All Shutterstock contributors can manage their content licensing permissions in their account settings – learn more about the setting options here.
Compensation: The Contributor Fund
This is a new form of earnings for contributors beyond downloads and licensing of individual assets for commercial or editorial use. We are firmly committed to including our contributors as partners on this journey, and ensuring they receive a share of the proceeds from computer vision datasets and generative AI models when their content is used in the creation of these technologies. Given the collective nature of this product, we developed a revenue share compensation model.
How are my individual earnings calculated?
Contributors will receive a share of the entire contract value paid by customers licensing datasets. The share individual contributors receive will be proportionate to the volume of their content and metadata that is included in the purchased datasets.
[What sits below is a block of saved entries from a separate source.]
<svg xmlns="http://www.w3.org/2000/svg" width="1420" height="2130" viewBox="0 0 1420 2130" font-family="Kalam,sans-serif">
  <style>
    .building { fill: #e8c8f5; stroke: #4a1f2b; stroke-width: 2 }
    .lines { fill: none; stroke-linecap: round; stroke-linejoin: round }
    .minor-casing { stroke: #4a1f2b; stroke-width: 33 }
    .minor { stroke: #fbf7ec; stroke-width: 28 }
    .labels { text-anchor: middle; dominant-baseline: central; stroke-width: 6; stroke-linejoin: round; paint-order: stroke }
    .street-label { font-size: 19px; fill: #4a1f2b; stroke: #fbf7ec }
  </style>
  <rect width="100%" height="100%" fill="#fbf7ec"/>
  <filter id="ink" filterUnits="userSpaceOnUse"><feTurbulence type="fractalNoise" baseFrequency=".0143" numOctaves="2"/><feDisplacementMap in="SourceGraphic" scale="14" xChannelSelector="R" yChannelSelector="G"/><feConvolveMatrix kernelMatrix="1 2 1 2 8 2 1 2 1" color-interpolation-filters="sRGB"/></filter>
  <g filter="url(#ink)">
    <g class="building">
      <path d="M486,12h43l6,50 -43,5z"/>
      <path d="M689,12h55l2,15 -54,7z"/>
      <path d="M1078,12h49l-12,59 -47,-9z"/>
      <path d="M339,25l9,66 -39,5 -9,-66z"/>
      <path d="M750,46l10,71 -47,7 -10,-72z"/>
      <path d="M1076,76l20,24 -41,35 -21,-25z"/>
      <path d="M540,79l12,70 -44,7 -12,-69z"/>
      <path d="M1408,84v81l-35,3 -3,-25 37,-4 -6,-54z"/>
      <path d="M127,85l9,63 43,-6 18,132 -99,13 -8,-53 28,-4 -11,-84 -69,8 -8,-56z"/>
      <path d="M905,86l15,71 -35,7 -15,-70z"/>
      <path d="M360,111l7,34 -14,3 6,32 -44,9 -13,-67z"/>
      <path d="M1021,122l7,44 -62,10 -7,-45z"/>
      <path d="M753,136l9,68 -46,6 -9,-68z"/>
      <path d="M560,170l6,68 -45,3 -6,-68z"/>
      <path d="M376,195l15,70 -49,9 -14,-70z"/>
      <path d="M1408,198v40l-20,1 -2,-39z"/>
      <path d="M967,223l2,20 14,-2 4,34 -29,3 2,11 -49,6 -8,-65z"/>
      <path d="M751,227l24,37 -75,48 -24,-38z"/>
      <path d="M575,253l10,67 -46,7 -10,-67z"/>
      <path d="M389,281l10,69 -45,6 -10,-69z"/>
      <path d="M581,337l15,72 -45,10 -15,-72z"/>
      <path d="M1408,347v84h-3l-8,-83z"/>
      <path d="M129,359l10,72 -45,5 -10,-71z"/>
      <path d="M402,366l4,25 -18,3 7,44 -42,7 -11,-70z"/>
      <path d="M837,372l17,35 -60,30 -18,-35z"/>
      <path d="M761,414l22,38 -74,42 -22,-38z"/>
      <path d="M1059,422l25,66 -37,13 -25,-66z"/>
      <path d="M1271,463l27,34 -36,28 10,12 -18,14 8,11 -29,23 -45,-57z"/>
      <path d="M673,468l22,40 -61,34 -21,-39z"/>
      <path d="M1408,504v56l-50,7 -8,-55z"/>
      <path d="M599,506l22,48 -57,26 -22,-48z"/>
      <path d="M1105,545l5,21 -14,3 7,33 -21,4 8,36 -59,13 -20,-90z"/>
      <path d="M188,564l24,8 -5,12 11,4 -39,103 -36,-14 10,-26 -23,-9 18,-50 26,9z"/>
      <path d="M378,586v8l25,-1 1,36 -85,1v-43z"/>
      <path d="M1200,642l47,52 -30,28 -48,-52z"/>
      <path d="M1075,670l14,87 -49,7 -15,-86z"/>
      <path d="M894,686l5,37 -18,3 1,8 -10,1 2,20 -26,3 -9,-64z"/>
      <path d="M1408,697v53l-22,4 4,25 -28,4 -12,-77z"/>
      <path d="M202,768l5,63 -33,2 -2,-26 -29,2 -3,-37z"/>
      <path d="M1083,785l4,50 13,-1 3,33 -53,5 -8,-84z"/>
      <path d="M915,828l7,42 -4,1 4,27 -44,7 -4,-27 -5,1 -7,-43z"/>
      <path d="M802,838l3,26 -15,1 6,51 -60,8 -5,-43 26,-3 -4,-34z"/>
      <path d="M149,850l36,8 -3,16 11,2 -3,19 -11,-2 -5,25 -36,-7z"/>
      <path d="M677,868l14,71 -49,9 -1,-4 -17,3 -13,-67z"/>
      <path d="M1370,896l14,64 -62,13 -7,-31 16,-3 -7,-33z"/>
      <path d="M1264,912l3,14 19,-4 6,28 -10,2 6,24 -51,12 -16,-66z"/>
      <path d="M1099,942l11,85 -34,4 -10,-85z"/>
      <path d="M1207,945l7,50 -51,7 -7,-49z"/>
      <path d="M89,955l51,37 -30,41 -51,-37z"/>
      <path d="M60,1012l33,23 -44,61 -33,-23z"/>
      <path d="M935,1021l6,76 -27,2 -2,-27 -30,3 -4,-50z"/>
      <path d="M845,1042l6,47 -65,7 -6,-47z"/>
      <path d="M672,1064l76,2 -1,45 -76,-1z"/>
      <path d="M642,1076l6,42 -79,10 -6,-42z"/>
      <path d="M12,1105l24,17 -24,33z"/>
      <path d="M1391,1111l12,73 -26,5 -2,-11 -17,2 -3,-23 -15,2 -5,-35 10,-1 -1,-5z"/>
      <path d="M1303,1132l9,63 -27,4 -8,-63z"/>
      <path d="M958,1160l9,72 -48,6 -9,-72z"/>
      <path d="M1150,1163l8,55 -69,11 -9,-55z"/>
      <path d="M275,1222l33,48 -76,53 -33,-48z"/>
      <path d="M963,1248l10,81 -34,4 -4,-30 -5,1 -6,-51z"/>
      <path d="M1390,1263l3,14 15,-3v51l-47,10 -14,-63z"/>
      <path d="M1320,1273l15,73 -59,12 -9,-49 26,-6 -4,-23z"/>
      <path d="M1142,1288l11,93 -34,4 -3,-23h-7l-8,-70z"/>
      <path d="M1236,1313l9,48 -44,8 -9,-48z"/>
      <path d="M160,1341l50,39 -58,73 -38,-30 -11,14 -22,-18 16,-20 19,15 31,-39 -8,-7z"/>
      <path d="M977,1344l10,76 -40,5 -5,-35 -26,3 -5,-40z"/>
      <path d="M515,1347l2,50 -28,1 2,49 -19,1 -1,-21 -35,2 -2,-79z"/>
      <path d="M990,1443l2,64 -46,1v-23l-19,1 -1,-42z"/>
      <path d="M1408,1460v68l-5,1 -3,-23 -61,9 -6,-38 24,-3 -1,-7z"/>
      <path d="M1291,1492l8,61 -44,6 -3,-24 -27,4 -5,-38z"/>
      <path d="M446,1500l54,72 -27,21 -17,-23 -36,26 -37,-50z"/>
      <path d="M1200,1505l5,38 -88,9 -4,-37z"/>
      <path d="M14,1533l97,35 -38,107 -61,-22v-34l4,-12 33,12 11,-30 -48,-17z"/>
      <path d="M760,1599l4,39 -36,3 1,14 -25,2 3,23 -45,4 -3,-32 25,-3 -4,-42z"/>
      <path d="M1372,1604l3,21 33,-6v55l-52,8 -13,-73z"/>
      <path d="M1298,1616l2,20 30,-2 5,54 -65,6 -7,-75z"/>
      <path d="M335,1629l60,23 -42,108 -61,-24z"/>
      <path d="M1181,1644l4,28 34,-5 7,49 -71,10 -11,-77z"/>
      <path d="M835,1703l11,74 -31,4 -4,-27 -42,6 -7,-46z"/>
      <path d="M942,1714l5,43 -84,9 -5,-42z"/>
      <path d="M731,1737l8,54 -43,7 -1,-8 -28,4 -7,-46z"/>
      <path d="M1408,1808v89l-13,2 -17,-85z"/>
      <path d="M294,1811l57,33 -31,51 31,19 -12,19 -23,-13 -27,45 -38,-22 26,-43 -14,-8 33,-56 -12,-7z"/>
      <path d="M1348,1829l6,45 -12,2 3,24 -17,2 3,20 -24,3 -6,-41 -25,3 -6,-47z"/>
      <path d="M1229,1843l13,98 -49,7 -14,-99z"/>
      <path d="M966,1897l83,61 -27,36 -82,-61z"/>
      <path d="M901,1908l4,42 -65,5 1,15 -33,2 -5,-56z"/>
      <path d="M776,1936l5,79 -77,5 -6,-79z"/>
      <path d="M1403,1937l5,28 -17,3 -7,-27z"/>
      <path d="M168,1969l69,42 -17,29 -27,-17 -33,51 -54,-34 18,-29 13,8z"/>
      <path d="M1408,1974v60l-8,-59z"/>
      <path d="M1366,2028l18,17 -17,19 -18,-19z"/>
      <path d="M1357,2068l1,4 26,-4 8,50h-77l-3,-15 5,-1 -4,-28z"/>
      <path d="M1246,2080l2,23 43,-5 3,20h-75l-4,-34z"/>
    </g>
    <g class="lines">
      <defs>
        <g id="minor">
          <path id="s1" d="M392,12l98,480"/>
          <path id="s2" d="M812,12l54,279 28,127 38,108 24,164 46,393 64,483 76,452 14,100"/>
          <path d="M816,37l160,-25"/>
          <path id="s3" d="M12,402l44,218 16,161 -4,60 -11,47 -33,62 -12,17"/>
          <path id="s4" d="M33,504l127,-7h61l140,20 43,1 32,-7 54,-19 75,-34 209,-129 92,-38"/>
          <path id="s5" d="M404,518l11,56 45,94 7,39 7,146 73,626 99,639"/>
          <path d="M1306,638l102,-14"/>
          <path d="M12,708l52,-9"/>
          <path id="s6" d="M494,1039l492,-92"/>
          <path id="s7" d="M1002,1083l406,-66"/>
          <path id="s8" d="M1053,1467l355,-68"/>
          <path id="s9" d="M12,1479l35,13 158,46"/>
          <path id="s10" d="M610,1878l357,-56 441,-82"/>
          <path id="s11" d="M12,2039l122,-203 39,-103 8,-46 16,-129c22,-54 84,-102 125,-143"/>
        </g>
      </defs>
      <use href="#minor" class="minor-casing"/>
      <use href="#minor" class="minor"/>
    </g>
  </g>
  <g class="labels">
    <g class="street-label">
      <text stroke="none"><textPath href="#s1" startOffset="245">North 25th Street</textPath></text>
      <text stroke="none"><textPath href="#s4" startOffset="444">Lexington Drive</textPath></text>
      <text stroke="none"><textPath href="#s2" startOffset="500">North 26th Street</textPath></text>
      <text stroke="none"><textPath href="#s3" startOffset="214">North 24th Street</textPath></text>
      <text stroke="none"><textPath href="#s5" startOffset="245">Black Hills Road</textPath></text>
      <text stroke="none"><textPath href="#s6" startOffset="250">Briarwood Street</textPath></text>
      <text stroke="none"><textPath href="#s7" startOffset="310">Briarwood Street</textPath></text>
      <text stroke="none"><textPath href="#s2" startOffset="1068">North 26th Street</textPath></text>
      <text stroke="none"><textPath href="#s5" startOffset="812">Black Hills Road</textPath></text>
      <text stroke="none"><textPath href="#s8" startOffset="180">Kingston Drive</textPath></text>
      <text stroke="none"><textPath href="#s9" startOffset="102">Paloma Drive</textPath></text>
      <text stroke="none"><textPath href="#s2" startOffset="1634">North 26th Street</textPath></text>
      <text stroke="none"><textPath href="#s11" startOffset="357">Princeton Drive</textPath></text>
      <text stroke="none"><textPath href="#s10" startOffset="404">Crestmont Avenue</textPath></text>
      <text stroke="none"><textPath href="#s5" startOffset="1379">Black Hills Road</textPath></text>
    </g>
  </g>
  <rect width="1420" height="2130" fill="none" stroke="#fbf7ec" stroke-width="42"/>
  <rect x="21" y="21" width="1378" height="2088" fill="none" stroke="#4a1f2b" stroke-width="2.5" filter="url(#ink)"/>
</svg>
Contributors will earn a 20% average corporate royalty rate of revenue received by Shutterstock for data licenses.
Although inclusion in datasets is not reflected as other individual downloads in the Earnings Summary, like earnings from other eCommerce products, Shutterstock maintains an internal database of all assets used in all datasets that have been created since the launch of this product, so we can compensate our contributors accordingly.
Why can’t I see the earnings and specific downloads from datasets in my Earnings Summary?
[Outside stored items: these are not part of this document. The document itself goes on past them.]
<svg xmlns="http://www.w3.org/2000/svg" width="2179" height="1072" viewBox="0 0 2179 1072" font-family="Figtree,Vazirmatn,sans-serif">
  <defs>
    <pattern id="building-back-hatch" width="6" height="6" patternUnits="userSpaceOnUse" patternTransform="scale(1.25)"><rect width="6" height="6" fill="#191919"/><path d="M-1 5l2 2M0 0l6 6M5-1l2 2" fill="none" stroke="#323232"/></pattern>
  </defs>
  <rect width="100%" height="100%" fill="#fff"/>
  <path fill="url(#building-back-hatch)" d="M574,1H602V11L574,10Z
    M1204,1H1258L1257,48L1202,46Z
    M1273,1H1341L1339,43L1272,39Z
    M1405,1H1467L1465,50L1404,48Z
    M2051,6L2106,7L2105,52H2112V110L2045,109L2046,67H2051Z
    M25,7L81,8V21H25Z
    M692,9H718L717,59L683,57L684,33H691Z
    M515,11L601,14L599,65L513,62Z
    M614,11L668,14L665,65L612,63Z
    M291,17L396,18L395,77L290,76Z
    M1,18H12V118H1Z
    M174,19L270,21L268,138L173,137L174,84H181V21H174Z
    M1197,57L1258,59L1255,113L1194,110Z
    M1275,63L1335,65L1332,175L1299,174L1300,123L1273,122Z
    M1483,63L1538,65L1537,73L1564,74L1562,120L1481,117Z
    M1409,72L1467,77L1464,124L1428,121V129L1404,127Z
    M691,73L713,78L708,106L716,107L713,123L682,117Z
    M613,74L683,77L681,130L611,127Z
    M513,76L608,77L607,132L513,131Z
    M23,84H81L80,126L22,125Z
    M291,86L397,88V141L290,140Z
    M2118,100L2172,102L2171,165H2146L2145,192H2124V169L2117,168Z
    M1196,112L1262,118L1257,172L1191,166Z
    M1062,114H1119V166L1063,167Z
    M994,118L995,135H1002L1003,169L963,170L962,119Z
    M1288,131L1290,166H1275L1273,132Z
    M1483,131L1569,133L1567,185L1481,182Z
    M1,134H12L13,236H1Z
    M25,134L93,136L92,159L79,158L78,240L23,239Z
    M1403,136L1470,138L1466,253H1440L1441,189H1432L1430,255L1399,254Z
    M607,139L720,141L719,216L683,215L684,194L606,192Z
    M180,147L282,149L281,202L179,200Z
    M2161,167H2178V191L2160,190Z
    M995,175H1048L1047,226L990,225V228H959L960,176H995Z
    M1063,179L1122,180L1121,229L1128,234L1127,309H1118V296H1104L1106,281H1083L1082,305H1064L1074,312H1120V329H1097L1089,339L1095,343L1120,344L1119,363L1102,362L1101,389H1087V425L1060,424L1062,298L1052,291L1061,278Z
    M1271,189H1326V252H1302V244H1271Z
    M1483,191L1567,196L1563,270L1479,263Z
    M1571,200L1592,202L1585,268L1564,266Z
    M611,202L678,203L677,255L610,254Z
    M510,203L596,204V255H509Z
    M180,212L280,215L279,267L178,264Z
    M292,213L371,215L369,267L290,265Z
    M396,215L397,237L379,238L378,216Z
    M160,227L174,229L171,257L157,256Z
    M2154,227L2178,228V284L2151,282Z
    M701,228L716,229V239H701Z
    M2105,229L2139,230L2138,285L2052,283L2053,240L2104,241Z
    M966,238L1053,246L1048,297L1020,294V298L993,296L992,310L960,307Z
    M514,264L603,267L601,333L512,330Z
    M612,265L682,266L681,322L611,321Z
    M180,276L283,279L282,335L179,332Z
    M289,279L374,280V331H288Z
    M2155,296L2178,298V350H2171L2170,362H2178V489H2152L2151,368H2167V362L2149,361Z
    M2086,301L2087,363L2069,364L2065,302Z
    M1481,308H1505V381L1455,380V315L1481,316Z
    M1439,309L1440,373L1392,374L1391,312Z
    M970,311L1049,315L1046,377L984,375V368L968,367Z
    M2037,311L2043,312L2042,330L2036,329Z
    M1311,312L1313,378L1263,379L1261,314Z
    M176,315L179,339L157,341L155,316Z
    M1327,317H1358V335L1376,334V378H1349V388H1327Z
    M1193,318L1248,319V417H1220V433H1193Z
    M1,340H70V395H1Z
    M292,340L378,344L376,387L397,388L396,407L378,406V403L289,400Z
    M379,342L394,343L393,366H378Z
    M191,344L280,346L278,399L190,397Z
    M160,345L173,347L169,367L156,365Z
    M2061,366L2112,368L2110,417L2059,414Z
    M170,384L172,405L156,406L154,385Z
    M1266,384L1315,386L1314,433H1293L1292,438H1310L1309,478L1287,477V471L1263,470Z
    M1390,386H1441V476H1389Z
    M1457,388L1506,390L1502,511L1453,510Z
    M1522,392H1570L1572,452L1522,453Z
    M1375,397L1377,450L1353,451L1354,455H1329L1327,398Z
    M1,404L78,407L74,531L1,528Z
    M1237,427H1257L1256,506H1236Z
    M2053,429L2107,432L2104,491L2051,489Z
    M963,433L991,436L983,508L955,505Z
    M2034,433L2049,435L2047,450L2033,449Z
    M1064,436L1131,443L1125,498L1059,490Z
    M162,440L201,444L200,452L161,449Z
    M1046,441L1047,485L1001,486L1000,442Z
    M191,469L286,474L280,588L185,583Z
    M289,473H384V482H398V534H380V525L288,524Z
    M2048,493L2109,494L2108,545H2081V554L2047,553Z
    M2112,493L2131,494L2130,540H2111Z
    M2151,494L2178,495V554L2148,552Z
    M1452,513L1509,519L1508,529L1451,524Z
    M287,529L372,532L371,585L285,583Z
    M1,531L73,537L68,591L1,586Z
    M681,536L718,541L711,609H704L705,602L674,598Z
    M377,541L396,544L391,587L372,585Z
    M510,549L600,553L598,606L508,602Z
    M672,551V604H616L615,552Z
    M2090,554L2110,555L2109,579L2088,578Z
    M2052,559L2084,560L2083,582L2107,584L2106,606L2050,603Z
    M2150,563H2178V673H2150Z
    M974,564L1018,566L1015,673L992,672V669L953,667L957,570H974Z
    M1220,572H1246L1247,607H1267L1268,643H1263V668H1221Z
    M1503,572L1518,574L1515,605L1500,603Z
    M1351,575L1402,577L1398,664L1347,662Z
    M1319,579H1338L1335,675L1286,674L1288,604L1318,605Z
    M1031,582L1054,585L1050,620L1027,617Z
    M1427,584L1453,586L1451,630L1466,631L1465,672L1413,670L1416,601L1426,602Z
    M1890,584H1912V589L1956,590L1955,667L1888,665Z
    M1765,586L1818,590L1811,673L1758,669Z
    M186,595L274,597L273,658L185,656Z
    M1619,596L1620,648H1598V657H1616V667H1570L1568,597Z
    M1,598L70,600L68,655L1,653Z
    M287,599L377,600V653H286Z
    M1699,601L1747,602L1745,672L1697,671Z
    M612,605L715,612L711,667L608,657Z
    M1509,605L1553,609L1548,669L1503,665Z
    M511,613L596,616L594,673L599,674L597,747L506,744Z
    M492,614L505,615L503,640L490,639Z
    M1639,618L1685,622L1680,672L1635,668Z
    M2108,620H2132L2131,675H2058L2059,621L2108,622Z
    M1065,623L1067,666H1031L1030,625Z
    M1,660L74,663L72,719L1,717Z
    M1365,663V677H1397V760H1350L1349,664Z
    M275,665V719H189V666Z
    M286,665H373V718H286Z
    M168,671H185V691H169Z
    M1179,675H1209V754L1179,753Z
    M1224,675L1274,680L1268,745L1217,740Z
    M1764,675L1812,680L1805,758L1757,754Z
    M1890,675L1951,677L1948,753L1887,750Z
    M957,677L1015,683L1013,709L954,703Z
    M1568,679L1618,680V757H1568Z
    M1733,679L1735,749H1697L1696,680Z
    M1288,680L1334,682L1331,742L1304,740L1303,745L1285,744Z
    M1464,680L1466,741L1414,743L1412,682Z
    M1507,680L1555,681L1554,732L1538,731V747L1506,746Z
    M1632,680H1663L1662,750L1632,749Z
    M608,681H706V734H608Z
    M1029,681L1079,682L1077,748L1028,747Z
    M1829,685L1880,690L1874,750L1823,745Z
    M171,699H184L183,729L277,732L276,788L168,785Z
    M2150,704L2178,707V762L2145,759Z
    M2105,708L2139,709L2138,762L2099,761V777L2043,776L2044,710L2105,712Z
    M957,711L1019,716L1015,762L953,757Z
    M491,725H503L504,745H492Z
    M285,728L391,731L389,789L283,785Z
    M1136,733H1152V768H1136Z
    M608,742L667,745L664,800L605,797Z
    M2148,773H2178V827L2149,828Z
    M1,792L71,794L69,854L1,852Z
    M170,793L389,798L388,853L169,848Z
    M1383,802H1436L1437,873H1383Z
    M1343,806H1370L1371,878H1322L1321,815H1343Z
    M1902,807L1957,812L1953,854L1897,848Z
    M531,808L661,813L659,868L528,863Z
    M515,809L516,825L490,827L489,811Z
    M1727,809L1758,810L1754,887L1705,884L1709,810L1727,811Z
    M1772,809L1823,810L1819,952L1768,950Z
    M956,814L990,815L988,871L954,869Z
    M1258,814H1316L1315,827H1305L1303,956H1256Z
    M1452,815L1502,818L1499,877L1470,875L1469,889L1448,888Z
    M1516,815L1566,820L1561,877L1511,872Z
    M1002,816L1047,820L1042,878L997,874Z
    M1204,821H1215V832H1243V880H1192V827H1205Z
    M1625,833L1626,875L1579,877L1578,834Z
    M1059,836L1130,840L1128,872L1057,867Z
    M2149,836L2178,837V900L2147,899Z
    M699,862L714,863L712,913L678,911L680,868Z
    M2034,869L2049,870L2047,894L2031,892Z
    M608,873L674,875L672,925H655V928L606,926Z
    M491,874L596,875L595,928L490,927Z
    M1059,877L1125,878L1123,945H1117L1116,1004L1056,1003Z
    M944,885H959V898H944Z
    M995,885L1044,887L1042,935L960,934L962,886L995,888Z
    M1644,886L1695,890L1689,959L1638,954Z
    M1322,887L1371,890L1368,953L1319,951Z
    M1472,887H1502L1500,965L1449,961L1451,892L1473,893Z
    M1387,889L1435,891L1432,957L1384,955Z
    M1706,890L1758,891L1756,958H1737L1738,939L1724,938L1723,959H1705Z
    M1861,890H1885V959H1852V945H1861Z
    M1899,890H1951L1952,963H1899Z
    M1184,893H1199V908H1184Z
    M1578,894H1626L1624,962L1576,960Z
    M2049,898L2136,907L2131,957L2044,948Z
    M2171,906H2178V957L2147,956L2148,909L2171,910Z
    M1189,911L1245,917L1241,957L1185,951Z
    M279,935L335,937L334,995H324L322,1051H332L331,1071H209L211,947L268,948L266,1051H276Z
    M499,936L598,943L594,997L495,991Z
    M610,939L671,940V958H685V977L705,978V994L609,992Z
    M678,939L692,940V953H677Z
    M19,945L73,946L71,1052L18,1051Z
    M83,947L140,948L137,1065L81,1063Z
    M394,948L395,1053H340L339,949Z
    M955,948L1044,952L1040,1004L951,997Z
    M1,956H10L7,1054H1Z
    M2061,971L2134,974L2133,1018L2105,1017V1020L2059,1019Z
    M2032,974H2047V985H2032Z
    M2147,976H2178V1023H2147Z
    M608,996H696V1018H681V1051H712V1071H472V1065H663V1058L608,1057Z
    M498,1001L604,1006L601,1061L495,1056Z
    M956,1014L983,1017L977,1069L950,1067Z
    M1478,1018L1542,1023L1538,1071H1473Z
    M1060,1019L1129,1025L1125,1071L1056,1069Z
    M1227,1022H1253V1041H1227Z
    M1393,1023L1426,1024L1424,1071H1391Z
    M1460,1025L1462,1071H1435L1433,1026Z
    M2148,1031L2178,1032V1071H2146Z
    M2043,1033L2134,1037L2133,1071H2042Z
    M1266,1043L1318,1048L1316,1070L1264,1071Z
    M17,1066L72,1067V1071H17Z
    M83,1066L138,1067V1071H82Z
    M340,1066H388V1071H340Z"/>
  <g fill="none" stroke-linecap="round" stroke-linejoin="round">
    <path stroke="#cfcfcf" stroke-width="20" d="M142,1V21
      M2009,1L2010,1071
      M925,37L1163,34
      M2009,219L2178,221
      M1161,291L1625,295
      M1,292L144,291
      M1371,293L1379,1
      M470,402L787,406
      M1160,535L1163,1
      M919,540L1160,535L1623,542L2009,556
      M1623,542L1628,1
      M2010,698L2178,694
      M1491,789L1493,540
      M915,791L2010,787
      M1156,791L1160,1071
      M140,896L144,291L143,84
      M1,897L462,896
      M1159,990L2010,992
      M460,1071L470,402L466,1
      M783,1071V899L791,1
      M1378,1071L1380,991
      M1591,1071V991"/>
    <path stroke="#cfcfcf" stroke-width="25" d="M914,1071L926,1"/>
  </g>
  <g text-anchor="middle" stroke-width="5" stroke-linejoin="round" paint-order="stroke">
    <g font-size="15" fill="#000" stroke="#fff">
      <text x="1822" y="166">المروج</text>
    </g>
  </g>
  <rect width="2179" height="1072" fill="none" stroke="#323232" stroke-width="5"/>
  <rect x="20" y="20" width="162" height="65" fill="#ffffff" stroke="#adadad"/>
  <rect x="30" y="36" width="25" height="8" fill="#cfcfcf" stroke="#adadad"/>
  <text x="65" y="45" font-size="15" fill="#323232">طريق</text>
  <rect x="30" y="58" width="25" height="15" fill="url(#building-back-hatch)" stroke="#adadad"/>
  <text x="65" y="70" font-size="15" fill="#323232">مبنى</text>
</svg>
Due to their highly customized nature and scope of use, datasets are not a product that can be purchased directly on our website. Since datasets are manually curated, the individual assets that are included in this product are not reflected in your contributor account download history and Earnings Summary.
How will I get paid?
Earnings from datasets and downloads of AI-generated content produced with integrated technology on our platform are pooled in a collective fund and will be distributed periodically as the fund accumulates significant revenue for distribution. If you have generated earnings from the fund, you will see those posted in your Earnings Summary, in the "Contributor Fund" column.